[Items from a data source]
○ ○ ○ ○ ○

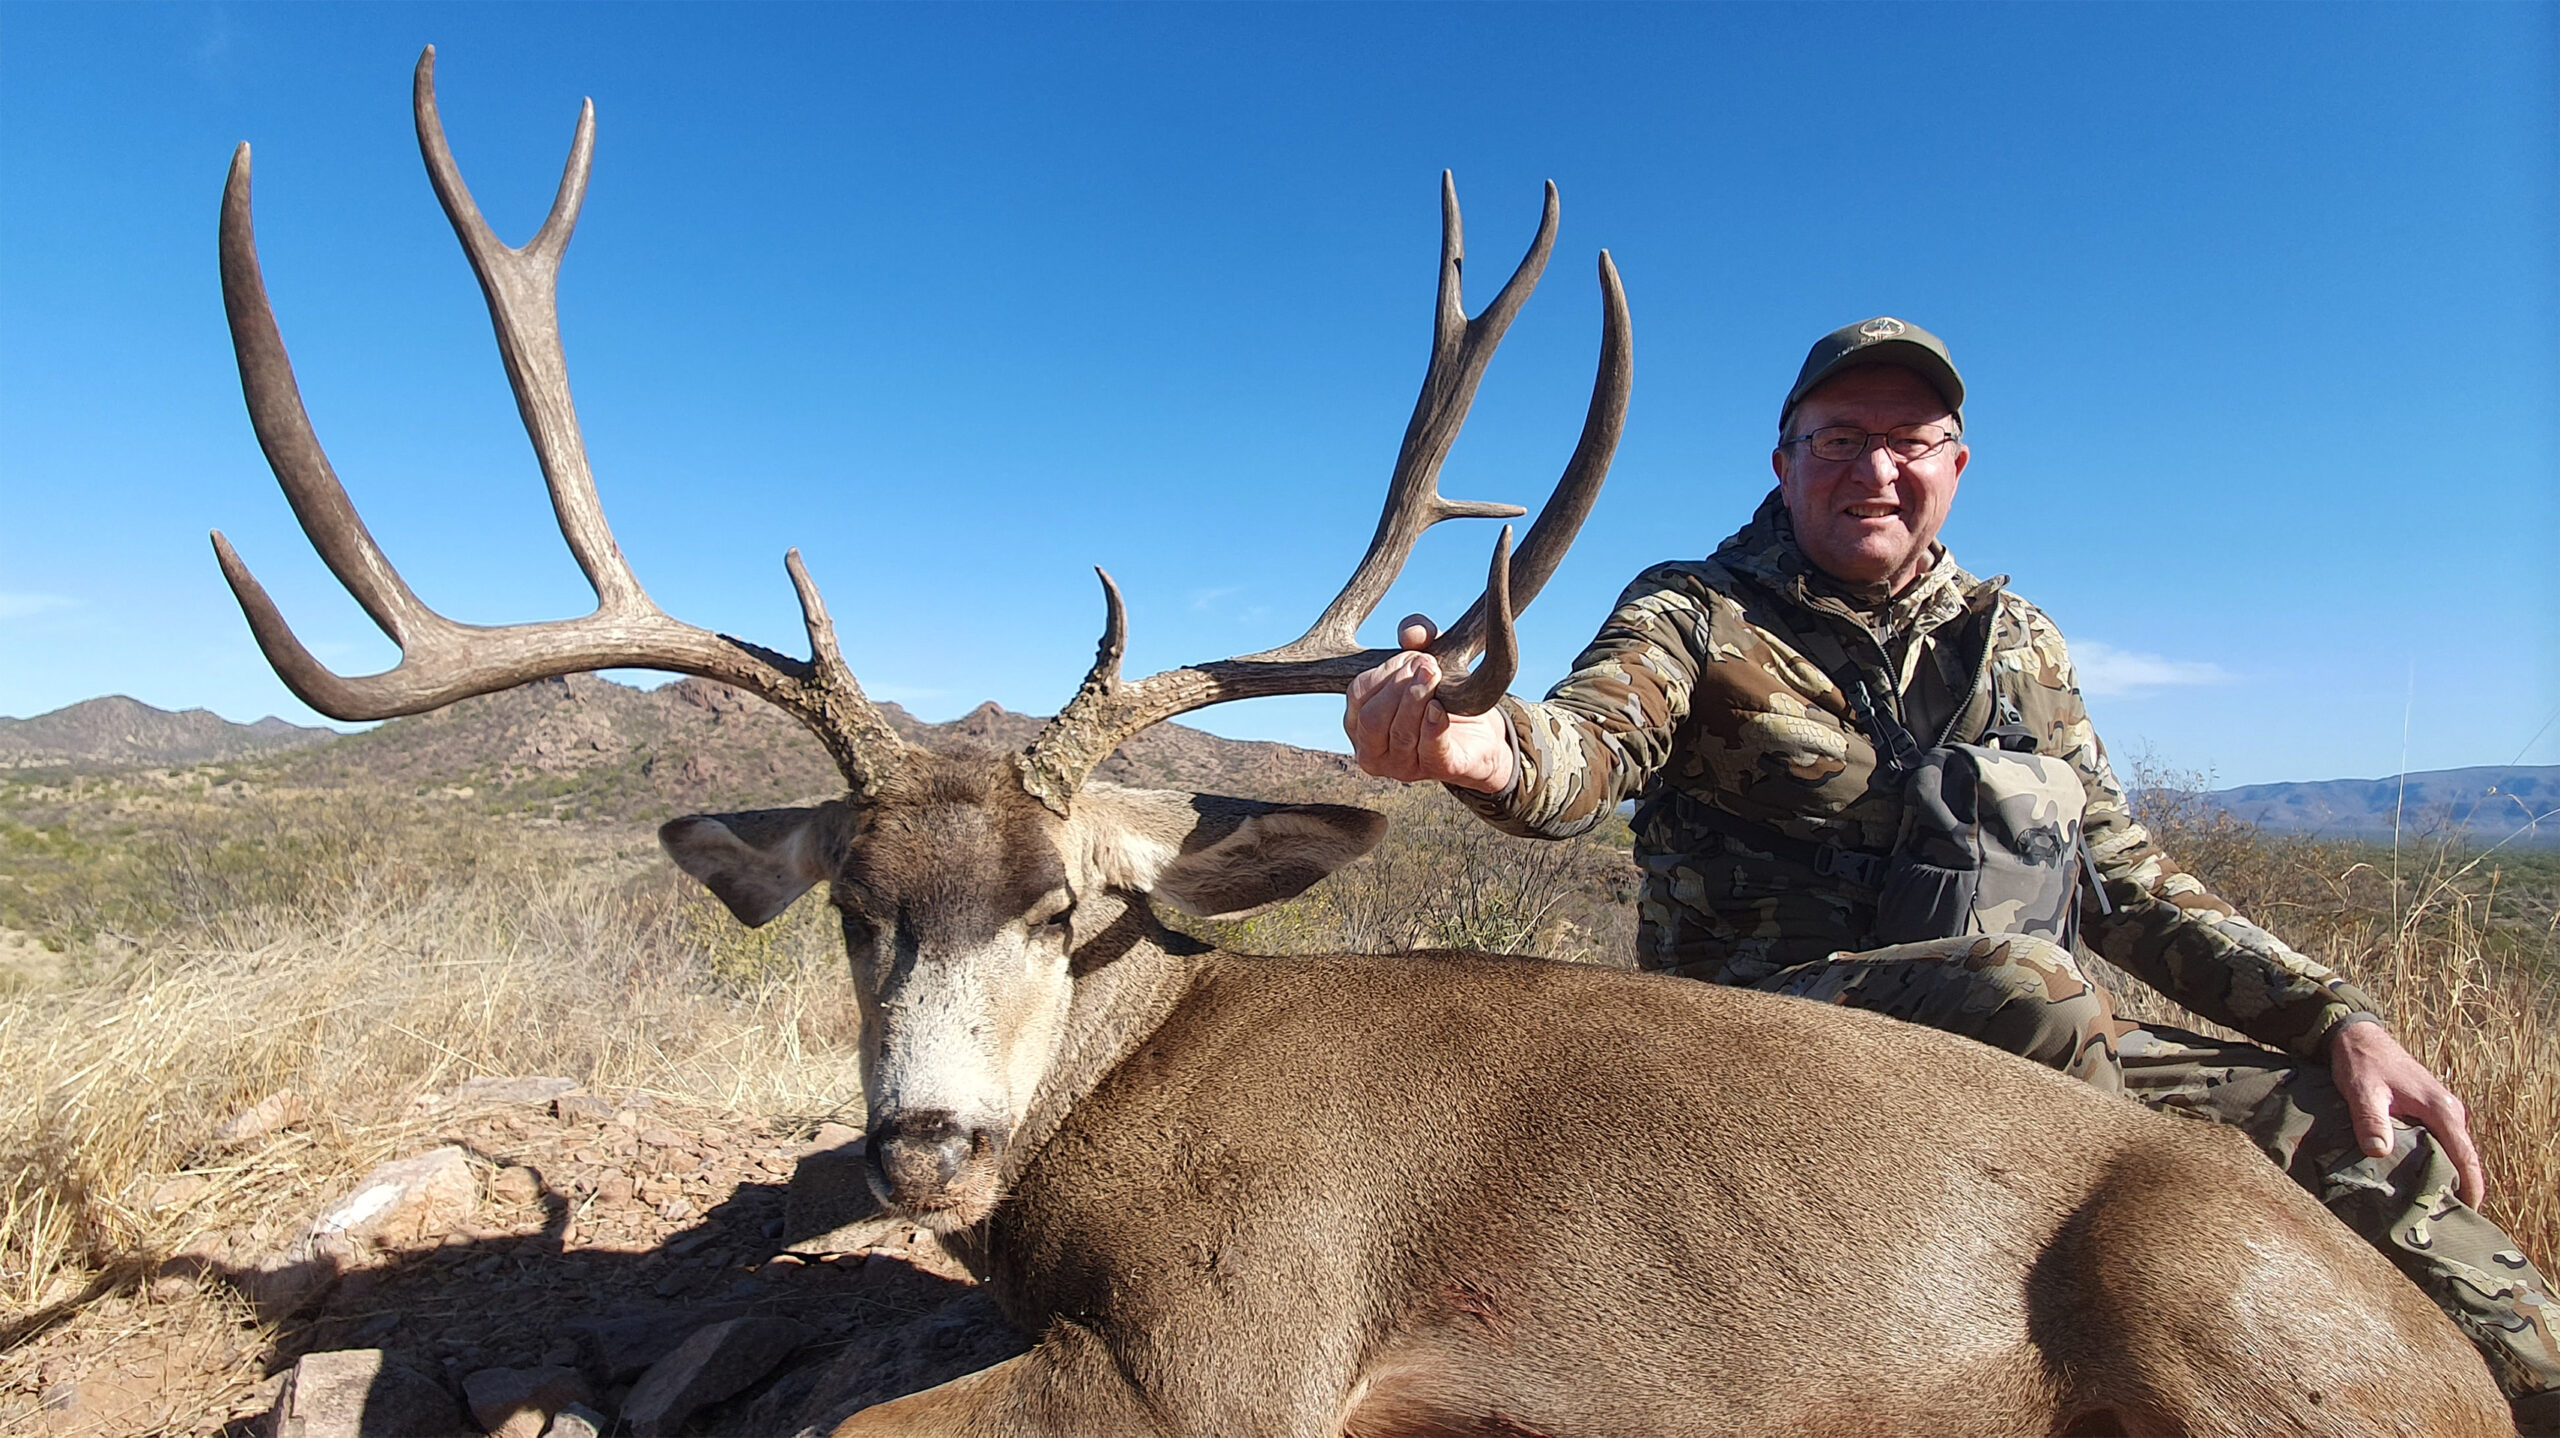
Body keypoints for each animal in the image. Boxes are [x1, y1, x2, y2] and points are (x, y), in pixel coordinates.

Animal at [210, 49, 2510, 1438]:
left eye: (1072, 906)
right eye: (854, 903)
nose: (920, 1140)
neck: (1118, 1112)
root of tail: (2460, 1369)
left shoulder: (1240, 1343)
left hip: (2207, 1303)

○ ○ ○ ○ ○

Work to complete
Every record must be returned exactly. Leave its pictures out.

Result
Body keypoints for each animal in the image. Boxes are [x1, y1, x2, y2] and points are (x, y), in pixel coordinates.

Animal at [210, 49, 2510, 1438]:
left eye: (1072, 906)
right eye: (854, 903)
nose: (920, 1140)
neck: (1118, 1112)
root of tail: (2460, 1369)
left shoulder: (1240, 1343)
left hip: (2207, 1303)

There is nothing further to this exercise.